Militarizzazione ed espropriazione delle terre tamil
Sono passati 12 anni dalla fine del conflitto armato eppure le forze armate dello Sri Lanka, accusate di atroci crimini di guerra, stanno assiduamente occupando le aree nord-est dell’isola. Attualmente all’incirca sedici divisioni dell’esercito dello Sri Lanka hanno militarizzato terre appartenenti al popolo tamil. Queste aree sono costantemente soggette ad espropriazione forzata e militarizzazione con un aumento di sfollamenti ed intimidazioni della popolazione locale.
La forte presenza militare nelle aree settentrionali ha favorito lo sviluppo di aziende di proprietà e gestione esclusivamente militare ostacolando lo sviluppo economico locale e impedendo la popolazione tamil a mantenersi autonomamente.
Le piantagioni agricole, principale fonte di reddito della popolazione tamil, vengono gestite dal Dipartimento di sicurezza civile (Civil Security Department o CSD), un ramo dell’esercito istituito dall’attuale Presidente Gotabaya Rajapaksa, il quale ha intensificato la presenza militare negli affari civili. Un rapporto pubblicato dal Centro per gli studi legali dell’Asia meridionale (SACLS) ha evidenziato come il CSD abbia preso di mira in modo aggressivo e sfruttato gli ex membri delle LTTE e le donne capofamiglia per lavorare nelle piantagioni. Questi infatti rimarrebbero indebitati e vincolati al Dipartimento della sicurezza civile fino all’estinzione del debito, lasciandoli in una situazione economica precaria. Le attività del CSD hanno normalizzato la militarizzazione creando una dipendenza economica dai militari, sopprimendo l’attivismo civico e distruggendo l’identità della comunità locale tamil.
Sotto l’amministrazione Rajapaksa numerosi ex comandanti militari dello Sri Lanka, fautori di crimini di guerra e crimini di genocidio, sono stati promossi a posizioni di governo di alto livello intensificando in questo modo l’influenza militare nella vita pubblica. Il settimanale internazionale d’informazione politico-economico, “The Economist”, ha sottolineato che i generali militari dello Sri Lanka stanno assumendo numerosi ruoli nella pubblica amministrazione (es. incaricati delle dogane, autorità portuali, settore agricolo).
Un esempio pratico è rappresentato da Shavendra Silva, comandante della 58esima divisione dell’esercito dello Sri Lanka che durante le fasi finali del conflitto armato ha bombardato le così dette “No Fire Zones” ed accusato di crimini di guerra a cui è stato vietato l’accesso negli Stati Uniti. Attualmente è capo della task force per la gestione dell’emergenza Coronavirus. Quest’ultimo è stato criticato per una cattiva gestione della pandemia. Infatti la sua riposta militarizzata all’emergenza ha causato un’escalation di episodi di molestie, intimidazioni e stretta sorveglianza delle aree tamil.

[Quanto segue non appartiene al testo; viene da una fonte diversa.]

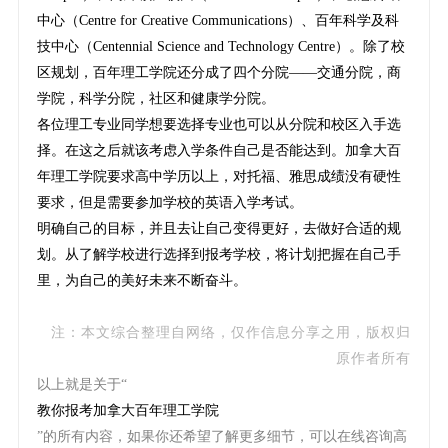
中心（Centre for Creative Communications）、百年科学及科
技中心（Centennial Science and Technology Centre）。除了校
区规划，百年理工学院还分成了四个分院——交通分院，商
学院，科学分院，社区和健康学分院。
各位理工专业同学想要选择专业也可以从分院和校区入手选
择。在这之后就该考虑入学条件自己是否能达到。加拿大百
年理工学院要求高中学历以上，对托福、雅思成绩没有硬性
要求，但是需要参加学校的英语入学考试。
明确自己的目标，并且去让自己变得更好，去做好合适的规
划。从了解学校进行选择到报考学校，将计划把握在自己手
里，为自己的美好未来不断奋斗。
注：本文综合整理自网络，仅作信息分享之用，版权归
原作者所有
以上就是关于“
教你报考加拿大百年理工学院
”的所有内容，如果你还希望了解更多细节，可以在线咨询高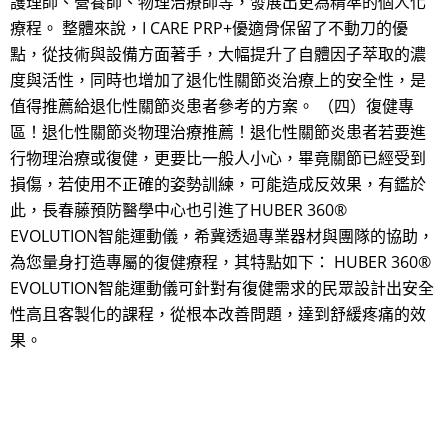
護理師、營養師、物理治療師等，發展出更為精準的個人化
療程。 整體來說，I CARE PRP+優適骨保留了不動刀的優
點，從技術與設備方面著手，大幅提升了自體因子萃取的濃
度與活性，同時也增加了退化性關節炎治療上的安全性，是
值得推薦給退化性關節炎患者參考的方案。 （四）復健專
區！退化性關節炎物理治療推薦！退化性關節炎患者若要進
行物理治療或復健，更要比一般人小心，畢竟關節已經受到
損傷，若使用不正確的姿勢訓練，可能造成反效果，有鑑於
此，長春藤預防醫學中心也引進了HUBER 360®
EVOLUTION智能運動儀，希冀透過專業器材與團隊的協助，
為您量身打造專屬的復健療程，其特點如下： HUBER 360®
EVOLUTION智能運動儀可針對有復健需求的民眾設計出安全
性高且客製化的課程，從根本改善問題，達到舒緩疼痛的效
果。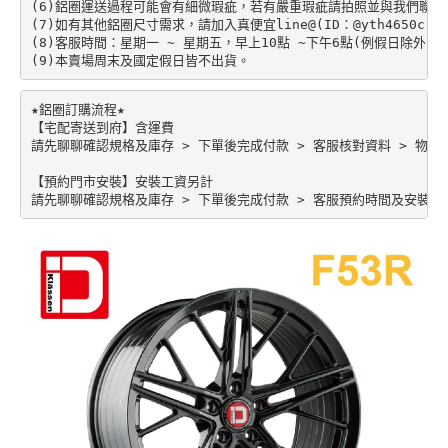
(6)鋁圈運送過程可能會有細微瑕疵，若有嚴重瑕疵請拍照並與我們聯絡。
(7)如有其他鋁圈尺寸需求，請加入真便宜line@(ID：@yth4650c)。

(8)客服時間：星期一 ~ 星期五，早上10點 ~下午6點(例假日除外)。

★鋁圈訂購流程★

【宅配寄送到府】含運費

請先聊聊確認規格及庫存 > 下單後完成付款 > 客服核對資料 > 物流配
【預約門市安裝】安裝工資另計
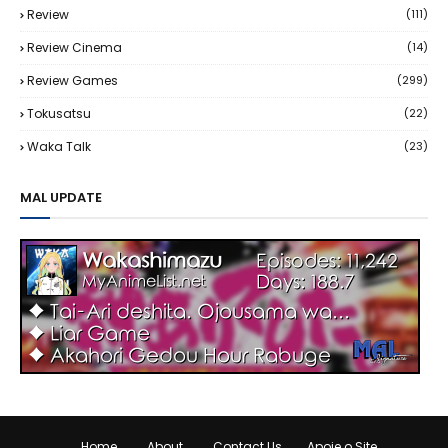
Review
(111)
Review Cinema
(14)
Review Games
(299)
Tokusatsu
(22)
Waka Talk
(23)
MAL UPDATE
Home
About
Contact Us
Apoie o Site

Diversi altri ufficiali militari occupano posizioni ministeriali e rivestono incarichi di rappresentanza dell’Ambasciata dello Sri Lanka nel mondo. Come nel caso del genocidiario Sumangala Dias, ex Generale dell’aeronautica militare dello Sri Lanka, nominato nel novembre 2020 come Alto Commissario per le relazioni diplomatiche in Canada e successivamente come Ambasciatore in Italia.
Il controllo militare della vita pubblica nel nord-est dello Sri Lanka distrugge ogni speranza per una democrazia partecipativa e una pace sostenibile sull’isola.